顧大少強忍著掀桌潑咖啡的衝動,低沉的聲音帶著前所未有的冰寒:「我不喜歡女人靠我太近!滾遠一點,不然別怪我將你們踢飛!」
圍著他的妙齡女郎們俱是閉上了嘴,幾秒種後不知是誰先笑出聲,一群女人均是哈哈大笑起來,似乎顧希臣在說笑話給她們聽。
能進這家咖啡屋的人身份皆是不一般,非富即貴,最是要臉面的「權貴人士」,怎麼可能會對她們這些「服務生」大打出手?這麼要臉面的男人難道不知道什麼是憐香惜玉?

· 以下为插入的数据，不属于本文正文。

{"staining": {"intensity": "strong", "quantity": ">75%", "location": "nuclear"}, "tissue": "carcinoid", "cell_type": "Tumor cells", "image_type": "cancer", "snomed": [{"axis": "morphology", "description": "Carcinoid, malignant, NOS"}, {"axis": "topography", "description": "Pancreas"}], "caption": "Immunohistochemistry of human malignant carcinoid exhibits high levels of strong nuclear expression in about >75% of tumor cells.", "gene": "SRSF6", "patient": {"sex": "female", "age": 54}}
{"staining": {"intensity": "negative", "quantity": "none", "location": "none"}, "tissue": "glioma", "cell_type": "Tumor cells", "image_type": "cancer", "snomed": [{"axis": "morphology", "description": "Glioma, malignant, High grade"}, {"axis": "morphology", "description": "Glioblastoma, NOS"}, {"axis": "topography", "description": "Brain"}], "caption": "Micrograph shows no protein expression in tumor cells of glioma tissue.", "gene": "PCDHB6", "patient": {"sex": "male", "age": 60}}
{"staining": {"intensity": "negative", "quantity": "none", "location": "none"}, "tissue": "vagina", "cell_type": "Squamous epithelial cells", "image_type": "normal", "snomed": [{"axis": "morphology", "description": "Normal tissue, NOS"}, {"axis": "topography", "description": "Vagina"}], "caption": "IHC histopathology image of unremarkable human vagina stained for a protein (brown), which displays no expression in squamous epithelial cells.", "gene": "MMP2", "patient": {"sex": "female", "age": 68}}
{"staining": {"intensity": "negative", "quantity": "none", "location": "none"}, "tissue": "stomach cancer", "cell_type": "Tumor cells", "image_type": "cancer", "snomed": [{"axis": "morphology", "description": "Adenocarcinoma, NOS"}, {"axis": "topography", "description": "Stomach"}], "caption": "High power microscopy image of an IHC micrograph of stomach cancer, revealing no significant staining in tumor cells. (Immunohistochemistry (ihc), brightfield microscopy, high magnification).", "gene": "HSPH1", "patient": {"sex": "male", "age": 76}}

她們是咖啡屋特聘的「服務生」,專門為某些有特殊需要的客人提供服務。
她們見過不少假正經的男人,還從未見過如顧大少這般開口威脅她們的男人,還說什麼要把她們都踢飛。
哈哈哈,這位帥哥一定是在跟她們開玩笑。
顧希臣臉色清寒一片,眯眼看著笑的花枝亂顫卻還在試圖觸碰他的女人,豁然從座位上站起來,身子一側抬腳就把那女人踹到一邊。
那女人壓根沒有防備,更沒有想到這咖啡屋內當真會有人對她們大打出手,倒地的時候十幾釐米的高跟鞋鞋跟歪過一邊,她的腳扭傷了,很快腫了起來。
蘇黎悅不過是去衛生間一會兒,十分鐘都不到,等她回到位置上的時候,赫然發現她家先生渾身冒著怒氣,往日里看不出絲毫情緒的眼眸中滿是煞氣,全身緊繃如同蓄勢待發將獵物撕碎的老虎……
「老公,你怎麼了?誰招你惹你了?我幫你教訓他們!」蘇黎悅看著面色難看的男人,抬手握住他的大手,緊張地問道。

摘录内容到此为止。